Sturgeon’s Law n. 1960 P. Schuyler Miller in Astounding Science Fact & Fiction Dec. 162/2 F. M. Busby, who will probably chair the 1961 World Science [sic] Convention in Seattle, seconds this with the opinion that a new reader, going over the output of the ‘great’ days of 1946 and that of 1959, would consider more of the 1959 stories really good. Theodore Sturgeon once attacked it from the other side with what has become known as Sturgeon’s Law: ‘Ninety per cent of everything is crud.’ The remaining ten per cent is what we call ‘good’ and ten per cent of that—one story in a hundred—is ‘really good’.
terrene adj. 1951 P. S. Miller Reference Library in Astounding Stories Nov. 117/1 In the July 1942 issue of Astounding SCIENCE FICTION Jack Williamson, using the pen name ‘Will Stewart’, introduced the concept of ‘seetee’—contraterrene matter—to science fiction in the novelette ‘Collision Orbit.’ Seetee, as is now pretty generally known, is matter electrically opposite to normal or terrene matter, with a nucleus of neutrons and negative protons surrounded by shells of positrons. In contact with normal matter, the opposites are attracted to each other, react, and neutralize each other with total conversion of their mass to energy.
timeslip n. 1958 P. S. Miller Reference Library in Astounding Science Fiction Jan. 150/1 The scientist…has undergone a ‘time slip’ which has him answering questions before they're asked.
timestream n. 1944 P. S. Miller As Never Was in Astounding Science-Fiction Jan. 34/1 As any schoolchild learns, the time shuttler who goes into the past introduces an alien variable into the spacio-temporal matrix at the instant when he emerges. The time stream forks, an alternative universe is born in which his visit is given its proper place, and when he returns it will be to a future level in the new world which he has created. His own universe is forever barred to him.
universe n. 1970 P. S. Miller Reference Library in Analog Science Fiction Apr. 162/1 The great ‘Lensman’ series here in Astounding showed us another such universe, one facet at a time.
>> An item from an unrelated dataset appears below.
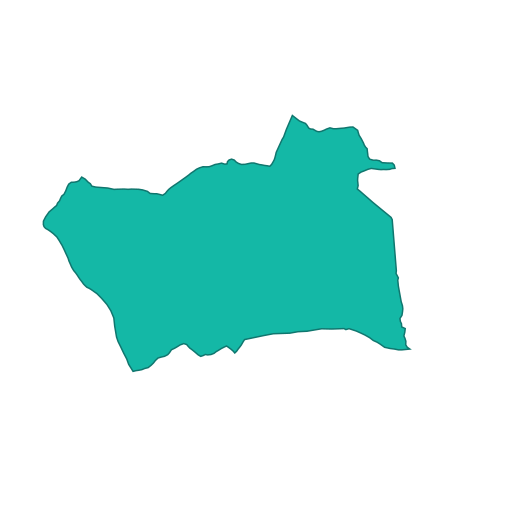 outline of Vihiga, Western, Kenya, rotated 238°
{"feature_id": "3690345B61928390686387", "entity_name": "Vihiga", "entity_type": "district", "adm_level": 2, "iso_a3": "KEN", "parent_name": "Kenya", "parent_adm1": "Western", "projection": "natural_earth1", "projection_center": [34.696, 0.032], "detail": "fine", "context": "isolated", "style": "filled", "palette": "teal", "viewbox_px": 512, "rotation_deg": 238, "n_neighbors": 0, "source": "geoboundaries", "source_scale": "gbopen_adm2", "svg_char_len": 3666}
<svg xmlns="http://www.w3.org/2000/svg" viewBox="0 0 512 512"><g transform="rotate(238 256 256)"><path d="M218.5,105.4L218.9,109.1L219.6,112.3L220.7,115.3L221.4,118.9L220.5,122.1L219.4,125.3L219.1,128.8L219.8,131.3L221.3,134.6L220.9,138.1L220.8,141.5L220.8,144.6L220.0,148.3L217.7,150.3L215.4,150.6L212.9,151.1L210.2,152.2L206.6,153.4L203.0,154.5L200.2,155.9L199.6,158.3L199.3,160.9L197.8,162.5L196.3,165.6L195.7,168.8L196.0,171.5L195.9,173.8L195.9,177.6L195.6,180.9L195.3,183.3L193.3,184.2L190.5,185.3L187.6,186.2L185.0,186.6L185.5,189.1L186.5,191.4L187.4,194.0L188.3,196.3L189.8,199.1L191.2,202.0L184.4,220.5L183.2,223.6L180.9,229.5L172.6,243.9L169.6,251.4L166.5,257.0L165.2,259.3L161.8,267.6L159.5,273.1L153.9,281.6L147.8,292.2L146.0,293.2L145.1,296.4L139.2,301.3L135.2,304.0L131.3,306.5L126.5,309.1L122.2,310.7L118.6,313.1L115.5,314.6L110.4,316.7L108.2,319.0L106.4,320.8L103.9,323.9L101.0,327.0L99.0,330.2L95.6,337.1L98.5,335.9L101.3,335.9L104.3,337.9L107.3,338.7L109.8,339.0L112.5,341.8L115.4,344.1L118.6,342.0L121.6,343.5L123.8,343.7L126.7,344.9L128.4,348.4L131.3,350.9L133.4,352.5L136.1,353.8L138.3,354.4L140.3,354.9L155.1,360.8L157.7,362.1L160.4,363.4L162.0,365.1L164.1,365.3L167.0,365.5L169.1,367.2L214.7,390.8L217.2,391.0L239.5,383.5L248.4,380.8L253.0,379.4L255.7,378.6L259.1,377.4L261.6,379.9L264.2,381.2L266.1,382.1L268.0,383.4L271.4,386.1L271.5,389.6L270.9,392.6L270.2,396.9L269.2,400.1L267.0,402.8L264.5,405.8L263.0,407.8L261.8,410.0L260.3,412.2L258.7,415.2L258.1,417.6L256.7,420.3L259.8,421.4L262.5,420.9L265.1,416.9L268.3,412.4L271.3,411.2L273.4,409.0L275.1,406.2L277.9,403.7L281.1,403.7L283.3,404.8L285.7,405.9L288.1,407.1L290.2,406.6L292.8,406.6L294.8,407.0L299.7,407.4L303.7,407.4L306.4,408.1L308.7,408.8L311.6,407.6L314.0,406.6L315.6,403.8L317.9,398.3L319.7,394.9L321.4,391.5L322.9,389.1L325.5,386.6L326.3,383.0L326.5,380.7L327.1,377.5L328.0,375.2L329.5,373.6L331.3,372.6L333.4,371.5L334.7,369.6L336.5,368.5L340.1,368.5L342.2,368.2L345.2,366.0L347.5,364.4L351.2,363.0L355.9,361.3L347.3,348.9L342.3,342.5L341.0,339.9L333.2,328.1L331.2,326.1L329.4,324.2L327.9,322.4L326.7,320.3L325.4,317.8L324.8,315.2L326.5,313.4L328.4,311.1L330.2,309.2L331.7,307.4L333.8,305.5L336.0,303.5L337.4,301.2L338.4,298.5L339.5,295.4L341.4,292.1L343.8,290.2L346.1,289.0L348.9,288.4L351.1,286.6L351.7,284.0L351.1,281.8L349.5,280.3L350.4,278.2L353.0,276.0L354.1,272.7L355.3,269.8L355.9,266.2L356.5,263.7L357.7,261.5L359.8,258.3L360.7,254.8L361.1,251.6L360.8,247.7L360.7,244.5L360.3,241.8L360.0,238.0L359.8,234.4L359.6,231.3L359.4,227.5L359.3,223.9L359.1,220.1L358.7,217.2L358.0,214.7L357.1,212.3L357.0,209.0L359.5,206.7L361.4,204.8L363.0,202.3L365.2,199.3L368.3,198.2L372.1,194.9L374.7,191.9L376.5,189.2L378.7,185.9L380.3,182.9L382.8,179.4L385.2,175.3L386.5,173.1L387.7,170.9L392.2,166.3L399.3,156.7L402.2,153.8L405.1,153.8L407.5,152.8L411.7,151.9L415.3,150.0L413.6,145.8L414.0,143.3L415.0,140.8L416.4,138.4L416.2,135.3L414.5,132.4L412.0,129.1L410.1,125.9L409.8,123.1L408.5,120.9L406.9,118.7L406.0,115.7L404.5,113.7L404.2,111.2L403.7,108.6L403.1,104.1L400.7,98.4L398.2,94.2L395.3,92.3L393.2,91.8L390.9,92.2L388.4,93.6L385.6,94.8L382.3,96.0L379.9,96.6L377.8,97.2L373.0,97.3L370.0,97.2L368.0,97.2L363.2,96.7L358.7,96.1L353.8,95.5L350.7,94.7L347.0,94.2L344.6,93.8L342.4,93.7L340.0,93.7L337.3,94.1L334.2,94.3L332.0,94.3L329.5,94.4L326.8,94.7L323.6,94.9L321.3,95.4L319.1,96.0L317.0,97.4L315.0,98.4L308.3,101.2L302.1,102.6L293.8,103.9L289.2,103.9L286.6,103.9L278.8,102.6L271.4,99.0L261.2,94.8L256.5,93.7L250.4,93.1L243.6,92.3L237.1,91.8L231.6,90.6L223.3,90.6L222.4,93.4L221.2,96.1L220.1,99.0L219.6,102.0L218.5,105.4Z" fill="#14b8a6" stroke="#0f766e" stroke-width="1.5"/></g></svg>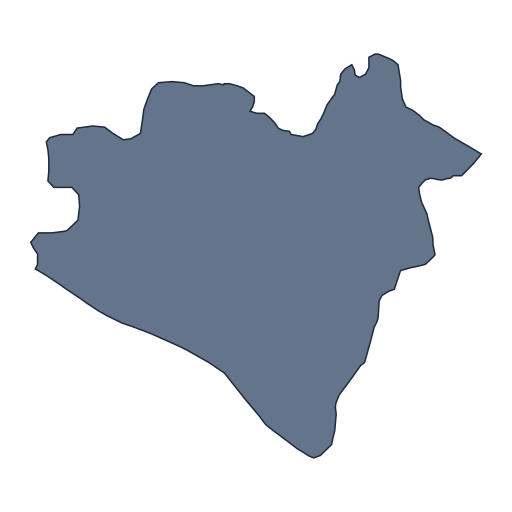 Daquq, At-Ta'mim, Iraq
{"feature_id": "34846034B46783343918511", "entity_name": "Daquq", "entity_type": "district", "adm_level": 2, "iso_a3": "IRQ", "parent_name": "Iraq", "parent_adm1": "At-Ta'mim", "projection": "natural_earth1", "projection_center": [44.248, 34.995], "detail": "fine", "context": "isolated", "style": "filled", "palette": "slate", "viewbox_px": 512, "rotation_deg": 0, "n_neighbors": 0, "source": "geoboundaries", "source_scale": "gbopen_adm2", "svg_char_len": 2141}
<svg xmlns="http://www.w3.org/2000/svg" viewBox="0 0 512 512"><path d="M331.6,444.5L332.7,438.8L334.7,431.1L335.4,423.4L336.2,414.3L335.4,407.6L335.8,403.3L339.3,394.7L349.4,381.3L352.9,376.4L360.6,365.5L364.5,362.6L366.1,357.3L371.1,339.1L374.2,327.1L376.9,321.9L378.1,317.6L379.2,300.8L381.9,295.5L388.9,291.2L394.3,289.3L400.5,270.6L410.2,267.8L417.6,266.3L425.3,264.4L433.8,256.3L435.0,254.8L433.1,245.2L432.7,237.1L428.0,218.9L426.8,213.6L421.4,201.7L419.5,193.5L418.7,187.3L422.2,183.0L425.6,179.6L428.4,179.2L429.5,178.2L434.2,178.7L438.0,179.6L441.9,180.1L446.6,178.7L450.4,178.2L453.3,175.7L455.7,175.7L461.6,175.7L474.0,163.0L481.3,153.9L480.3,153.5L471.7,148.2L458.9,140.8L453.7,137.7L445.1,131.3L439.2,127.1L433.2,125.0L423.7,119.7L419.5,115.4L412.6,110.2L405.8,107.0L402.3,98.5L400.6,86.9L400.6,80.5L398.0,64.7L392.9,60.4L388.6,58.3L378.3,54.1L374.9,54.1L368.9,57.3L368.9,67.8L365.5,74.2L359.5,77.4L355.2,75.2L354.4,70.0L351.8,64.7L345.0,68.9L340.7,74.2L339.8,81.6L337.3,84.8L334.7,94.3L332.2,97.5L327.0,104.9L323.6,113.3L321.0,118.6L317.6,123.9L315.9,129.2L312.5,133.4L303.1,136.6L291.1,134.5L289.4,131.3L282.5,130.3L278.2,128.1L274.8,122.9L269.7,117.6L264.5,113.3L256.8,113.3L250.0,111.2L252.6,107.0L254.3,101.7L254.3,96.4L250.0,93.2L243.2,87.9L237.2,85.8L229.5,83.7L224.2,83.7L223.5,84.8L218.3,83.7L202.9,85.8L193.5,85.8L184.1,82.7L172.1,81.6L158.4,82.7L151.6,89.0L147.3,99.6L143.9,109.1L142.2,121.8L140.4,133.4L131.0,138.7L123.3,139.8L113.0,133.4L104.5,127.1L92.5,126.0L77.1,128.1L72.8,134.5L60.8,134.5L49.7,137.7L46.3,141.9L48.0,150.4L48.8,158.8L48.8,171.5L47.9,181.0L53.9,187.4L62.5,187.4L71.9,187.4L78.7,194.8L79.6,206.4L77.9,220.2L66.7,230.8L60.7,231.8L51.3,232.9L38.4,232.9L30.7,242.4L33.3,247.7L37.6,254.1L37.5,264.6L35.3,268.9L46.2,275.4L57.8,283.1L65.1,288.3L80.2,298.4L87.6,303.7L98.5,310.9L107.0,315.7L122.5,323.3L131.4,326.2L150.4,333.4L180.3,346.8L186.9,350.1L208.6,362.4L209.7,363.1L224.5,373.1L231.5,382.0L245.8,400.0L259.4,416.2L260.1,417.2L266.0,424.9L272.6,430.1L285.4,439.7L297.4,448.8L309.0,456.0L313.7,457.9L320.3,455.5L329.2,446.9L331.6,444.5Z" fill="#64748b" stroke="#1e293b" stroke-width="1.5"/></svg>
Isaac Asimov’s ‘Foundation’ stories…James Schmitz’s of the Hub worlds and A. Bertram Chandler’s of the galactic Rim…Fred Saberhagen’s chronicles of the Berserker machines…we all have our favorites. The greatest in recent years has probably been ‘Cordwainer Smith’s’ wonderful construction, but one of the richest and most vivid is the universe in which Poul Anderson sets many of his stories.
universe n. 1970 P. S. Miller Reference Library in Analog Science Fiction/Science Fact Apr. 162/1 Such stories fall into two main categories, both well represented in science fiction. There is the string-of-beads pattern—more or less independent exploits of the same character in the manner of Tom Swift or Captain Future. We also have the more thoughtfully constructed series in which the storyteller dips into a fully worked-out imaginary universe. My first memories of this kind of science-fictional universe are Edmond Hamilton’s galactic adventure yarns for Weird Tales.
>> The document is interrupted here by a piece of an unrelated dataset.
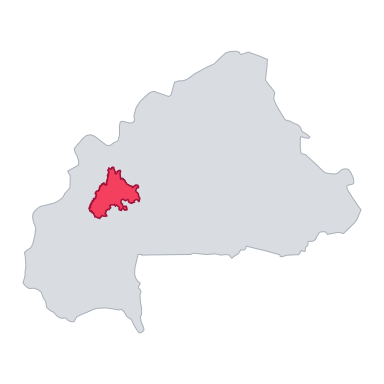 Mouhoun, Mou Houn, Burkina Faso shown in context
{"feature_id": "67063806B95698273817509", "entity_name": "Mouhoun", "entity_type": "district", "adm_level": 2, "iso_a3": "BFA", "parent_name": "Burkina Faso", "parent_adm1": "Mou Houn", "projection": "natural_earth1", "projection_center": [-3.46, 12.237], "detail": "fine", "context": "in_parent", "style": "filled", "palette": "rose", "viewbox_px": 384, "rotation_deg": 0, "n_neighbors": 0, "source": "geoboundaries", "source_scale": "gbopen_adm2", "svg_char_len": 8611}
<svg xmlns="http://www.w3.org/2000/svg" viewBox="0 0 384 384"><path d="M297.6,254.7L286.6,255.2L282.6,256.6L280.2,256.6L280.1,255.5L279.8,254.8L265.9,250.9L256.2,248.6L246.3,246.1L245.7,248.5L244.3,250.0L242.2,250.1L240.7,249.7L239.7,251.6L238.1,254.0L235.8,255.2L233.6,256.7L232.3,258.0L231.4,258.0L229.1,254.9L226.1,254.6L220.5,255.1L218.0,254.3L214.6,253.9L206.4,254.5L193.4,253.2L191.3,253.9L190.8,254.5L177.9,254.6L163.7,254.8L151.9,254.9L141.5,255.1L141.5,254.5L138.2,254.5L137.8,255.5L134.9,267.9L134.6,274.7L136.1,278.9L137.9,281.5L139.9,282.6L140.1,284.2L138.5,286.1L138.6,288.1L140.5,290.1L140.9,292.3L140.0,294.6L140.2,300.0L141.6,308.7L141.6,314.3L140.3,316.8L141.0,321.2L143.5,327.4L144.0,330.0L143.1,331.2L140.9,332.8L138.8,332.7L136.3,329.0L135.2,327.3L133.2,323.5L131.4,319.7L129.1,318.1L126.8,316.5L124.1,311.7L121.4,309.4L118.6,310.0L114.4,309.1L106.1,307.9L97.1,308.3L93.4,309.4L89.7,311.1L80.4,315.0L76.7,316.9L73.9,321.8L70.8,321.7L67.6,320.1L65.6,317.9L61.4,318.4L57.3,316.3L53.3,312.1L50.4,310.7L46.7,307.6L45.7,301.8L43.3,297.8L41.1,292.1L37.9,289.6L34.2,288.2L29.1,288.5L25.7,286.3L23.0,283.0L23.8,280.1L25.0,276.0L25.1,272.1L25.9,265.8L25.4,257.8L24.5,252.3L27.3,250.0L30.6,247.9L32.7,244.1L34.8,235.7L35.7,228.4L35.0,225.7L34.0,223.5L33.1,220.4L32.6,216.5L33.2,213.1L35.7,210.0L38.8,207.4L41.0,206.2L46.9,204.9L54.2,203.0L58.4,200.8L61.4,198.6L63.2,196.9L64.9,193.3L67.7,190.5L69.9,187.8L70.2,180.0L70.2,175.6L68.6,173.2L67.7,171.1L78.6,165.0L78.6,160.8L77.1,156.0L75.0,152.2L74.2,148.8L77.2,144.9L79.9,142.0L81.8,139.5L86.1,135.7L90.5,134.7L94.5,136.2L106.3,145.1L108.4,145.7L110.8,145.0L114.0,142.6L118.0,140.8L119.5,134.8L119.4,126.0L120.3,122.0L122.4,121.2L129.2,122.9L131.0,123.0L133.0,122.5L134.4,120.9L134.3,118.1L134.0,115.6L136.2,107.4L140.3,101.3L148.4,93.6L151.0,92.1L153.9,91.3L168.6,96.5L171.0,95.2L174.5,82.2L178.5,80.9L183.3,80.7L186.4,79.6L188.0,78.7L194.9,73.7L207.2,67.0L213.8,64.1L215.1,63.0L219.8,58.2L226.0,52.7L230.0,51.6L235.6,51.2L239.1,52.1L240.0,53.7L241.1,54.5L248.3,52.1L258.7,55.8L267.7,59.5L267.1,61.8L267.1,65.9L266.3,72.4L265.5,80.2L269.2,85.2L273.6,90.6L274.8,92.7L273.7,98.0L274.5,101.1L276.9,106.3L280.9,112.9L285.0,119.7L287.8,120.6L290.5,121.2L292.1,122.4L294.5,123.6L296.9,124.3L299.0,125.8L300.3,127.3L302.1,131.5L306.7,134.2L309.9,137.0L308.6,138.3L304.6,137.8L300.8,136.6L300.3,138.6L300.2,146.3L300.9,152.7L301.7,153.5L305.5,154.7L314.6,163.0L322.8,170.9L325.6,172.9L330.1,173.7L335.2,174.0L337.4,173.3L342.3,169.3L344.9,168.9L347.3,169.0L348.6,169.6L351.0,172.9L353.2,177.8L353.8,181.4L353.7,183.3L352.9,184.0L348.9,185.0L347.1,185.7L346.7,186.8L347.4,189.2L348.1,190.7L352.6,197.8L359.0,207.3L361.0,209.7L359.9,212.5L356.7,220.0L354.3,223.0L343.6,233.5L338.4,232.3L327.4,234.4L325.7,232.0L323.2,231.7L320.0,232.1L318.8,233.0L318.5,234.1L317.3,235.5L315.3,239.7L313.8,240.7L311.8,241.4L309.4,241.3L308.0,241.8L308.0,243.9L307.6,245.7L306.0,246.6L305.3,248.6L305.4,250.6L304.5,251.5L302.4,251.0L301.2,250.4L300.0,253.0L298.6,254.7L297.6,254.7Z" fill="#d9dde1" stroke="#a8b0b8" stroke-width="1"/><path d="M134.3,202.2L133.9,201.6L134.1,200.9L135.1,200.1L136.4,199.5L136.7,199.5L137.6,200.0L138.8,201.5L139.1,201.3L139.3,201.1L139.3,199.9L139.8,198.9L139.8,198.5L139.8,198.2L139.4,197.4L138.7,196.9L138.6,196.5L138.7,195.8L138.4,194.9L138.3,194.1L138.1,193.5L137.2,192.5L136.2,191.9L135.9,191.4L135.8,190.9L136.0,189.6L136.6,188.4L137.2,187.9L137.3,187.6L137.6,187.5L138.1,187.8L138.4,187.6L138.5,186.8L138.4,186.4L138.1,185.7L137.9,185.4L137.5,185.4L136.9,185.0L136.3,185.3L135.8,185.0L135.6,185.0L135.3,185.5L135.0,185.9L134.7,186.0L134.3,185.9L133.8,186.4L133.6,186.5L132.8,187.5L132.5,187.6L132.2,187.1L132.0,186.4L131.7,186.1L131.1,186.0L130.3,185.8L129.6,185.9L129.1,185.5L129.0,185.1L128.8,184.8L127.4,184.4L127.0,184.1L126.7,183.9L126.5,183.0L125.3,181.9L125.2,180.8L124.6,180.4L124.2,179.7L123.6,179.7L123.3,179.5L123.2,179.1L123.2,178.7L122.8,178.4L122.0,178.6L121.1,179.2L120.5,179.0L120.4,178.8L120.4,178.6L120.8,177.7L120.2,176.3L120.3,175.8L120.1,174.9L120.2,174.0L120.0,173.4L120.2,172.8L120.2,172.4L120.4,171.6L120.6,171.3L120.2,170.7L120.1,170.4L119.4,170.4L119.1,170.6L118.4,170.7L118.1,170.8L117.8,171.3L117.7,171.5L117.4,171.4L117.3,171.5L117.1,172.1L117.0,172.9L116.7,173.5L116.4,173.7L115.9,173.8L115.2,173.4L115.0,173.1L115.1,172.6L115.5,171.8L114.5,170.6L114.2,169.3L113.6,168.6L113.6,168.4L113.9,168.0L113.8,167.6L113.4,167.4L113.1,167.7L112.3,167.8L112.2,167.8L112.2,167.4L111.6,167.7L111.5,168.5L111.3,168.9L110.9,169.2L110.4,169.1L109.5,168.4L109.2,168.3L108.9,168.1L108.8,168.5L108.8,169.2L108.6,169.3L108.5,169.6L108.2,169.6L108.0,170.2L107.8,170.4L107.8,170.5L108.2,170.6L108.8,171.4L108.7,171.7L108.8,172.2L108.8,172.4L108.4,172.7L108.3,172.8L108.3,173.0L108.5,173.2L108.4,173.4L108.6,174.1L108.1,174.2L107.8,174.7L108.0,174.7L108.3,174.9L108.3,175.2L108.1,175.6L107.9,175.5L107.7,175.6L107.6,175.8L108.0,176.0L108.1,176.3L108.1,176.5L107.9,176.6L107.7,177.1L107.7,177.5L107.6,177.8L107.7,178.7L107.6,178.9L107.6,179.3L107.4,179.4L107.2,179.4L107.1,179.5L107.2,179.8L107.2,180.3L107.1,180.5L106.9,180.6L106.9,180.9L107.1,180.9L107.2,181.1L107.1,181.4L106.7,181.7L106.5,182.0L106.8,182.3L106.5,182.7L106.3,183.2L106.2,183.4L106.8,183.8L106.9,184.2L106.6,184.7L106.2,185.0L105.5,184.6L105.0,184.7L104.6,184.7L104.4,184.4L104.4,184.0L104.2,183.7L103.9,183.5L104.0,183.0L103.8,182.9L103.5,183.2L103.4,183.5L103.1,183.9L102.9,183.9L102.6,183.8L102.5,184.1L102.2,184.0L101.8,184.1L101.7,184.7L101.8,185.0L101.7,185.1L101.1,185.2L100.9,185.4L100.9,185.7L100.7,185.9L100.4,185.8L100.2,185.9L100.4,186.2L100.5,186.4L100.3,186.6L100.1,186.5L99.9,186.6L99.9,186.9L99.6,187.1L99.7,187.4L99.7,187.6L99.4,187.9L99.5,188.4L99.4,188.7L99.6,188.9L99.6,189.0L99.1,189.5L99.2,189.9L99.1,190.0L98.8,189.9L98.7,189.9L98.6,190.2L98.7,190.5L98.5,191.0L98.2,191.2L97.7,191.1L97.4,190.9L97.1,191.0L96.9,191.2L96.5,191.2L95.8,192.1L95.8,192.6L95.5,192.7L95.4,193.2L95.6,193.1L95.9,193.4L95.8,193.7L96.2,194.3L95.9,194.8L96.1,195.0L96.1,195.3L96.3,195.7L96.3,195.9L96.1,196.1L96.1,196.3L95.7,196.6L95.5,196.8L95.6,197.3L95.7,197.7L95.8,197.9L95.5,198.1L95.4,198.4L95.1,198.7L95.1,198.4L94.3,198.6L93.7,198.4L93.5,198.6L93.4,198.9L93.5,199.3L93.8,199.4L93.5,200.0L93.3,201.0L93.1,201.2L92.9,201.2L92.8,200.8L92.7,200.6L92.4,200.6L92.5,200.9L92.5,201.1L92.1,201.6L92.4,202.0L92.0,202.4L91.4,202.6L91.2,202.9L91.2,203.2L90.9,203.5L91.0,204.0L91.3,204.0L91.4,204.4L91.5,204.6L91.2,204.8L90.9,204.6L90.6,204.6L90.2,204.9L90.4,205.8L90.1,205.8L90.0,206.1L89.8,206.2L90.0,206.4L90.1,206.9L90.2,207.0L90.3,207.3L90.5,207.5L90.1,208.0L89.8,207.5L89.6,207.3L89.3,207.6L89.0,208.3L89.0,208.6L89.4,209.2L89.7,210.3L90.1,210.6L90.1,210.8L90.2,211.4L90.4,211.5L90.7,211.1L90.9,211.1L91.1,210.9L91.6,210.9L91.8,211.1L92.1,211.4L92.1,211.7L91.8,212.4L91.9,212.6L92.4,212.9L92.9,212.9L93.8,213.3L94.0,214.2L93.9,214.6L94.2,215.0L94.8,215.6L94.9,216.3L94.8,216.8L96.2,217.1L96.8,217.2L97.2,217.5L97.5,217.8L98.1,218.0L98.4,217.8L98.9,217.8L99.5,218.0L99.7,218.3L99.8,218.2L100.0,217.9L100.3,217.8L100.5,217.3L100.8,217.1L101.0,216.9L101.4,216.4L101.6,216.1L101.9,215.5L103.0,216.0L104.2,216.2L105.7,216.2L106.2,215.9L106.4,216.0L106.6,215.9L106.8,215.9L106.8,215.7L106.3,215.1L106.3,214.9L106.0,214.5L105.9,214.3L105.7,214.1L105.2,213.9L105.3,213.2L105.6,213.0L105.7,212.4L105.9,212.3L106.0,211.9L106.1,211.7L106.0,211.4L106.1,211.2L105.9,210.7L106.1,210.4L106.4,210.4L106.8,210.2L107.0,209.9L107.1,209.7L107.3,209.6L107.7,209.7L108.0,209.4L108.3,209.4L108.6,209.2L109.1,209.5L109.2,209.2L109.3,209.2L109.4,208.8L109.7,208.2L110.4,208.1L110.7,207.8L110.5,207.5L110.3,206.9L109.8,205.4L112.1,204.8L113.7,204.9L114.2,204.8L114.4,204.6L114.5,204.9L115.4,206.1L115.6,205.9L115.7,205.4L115.9,205.2L116.5,205.1L116.9,205.2L117.0,205.4L118.0,206.3L119.1,207.1L119.3,207.6L119.3,207.9L118.9,209.0L119.2,209.6L119.4,209.7L119.5,209.9L120.7,210.3L121.4,210.4L121.7,209.6L121.6,209.2L122.6,208.2L124.9,210.2L127.0,209.7L126.7,209.1L126.8,208.6L126.9,208.4L126.9,208.2L126.4,207.1L126.3,206.4L125.5,206.6L125.3,206.4L125.1,206.5L124.8,206.3L124.4,206.4L123.8,206.6L123.6,206.7L123.3,206.4L123.2,206.4L123.0,206.1L122.5,204.7L122.4,204.2L121.9,203.8L121.7,203.4L121.3,203.4L121.1,203.2L121.0,201.7L121.1,200.8L121.7,199.6L121.9,199.4L122.0,199.3L123.4,199.4L123.7,199.3L124.1,199.9L124.4,200.3L125.4,200.7L127.9,199.5L128.3,200.0L128.5,201.7L128.8,202.1L130.3,203.0L130.9,203.0L131.3,203.3L131.7,203.3L132.0,203.1L132.1,202.7L132.3,202.8L132.6,202.7L132.8,202.7L133.2,202.5L133.9,202.3L134.0,202.3L134.3,202.2Z" fill="#f43f5e" stroke="#9f1239" stroke-width="1.5"/></svg>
universe n. 1970 P. S. Miller Reference Library in Analog Science Fiction/Science Fact Apr. 170/1 Some day I hope some fan or fan organization—maybe the vigorous Australian Science Fiction Association in Chandler’s home territory—will put together a list of the Rim or ‘Expansion’ stories (since they are not all laid in the Rim Worlds but are all in a consistent future universe—or universes) and try to organize them in some kind of sequence.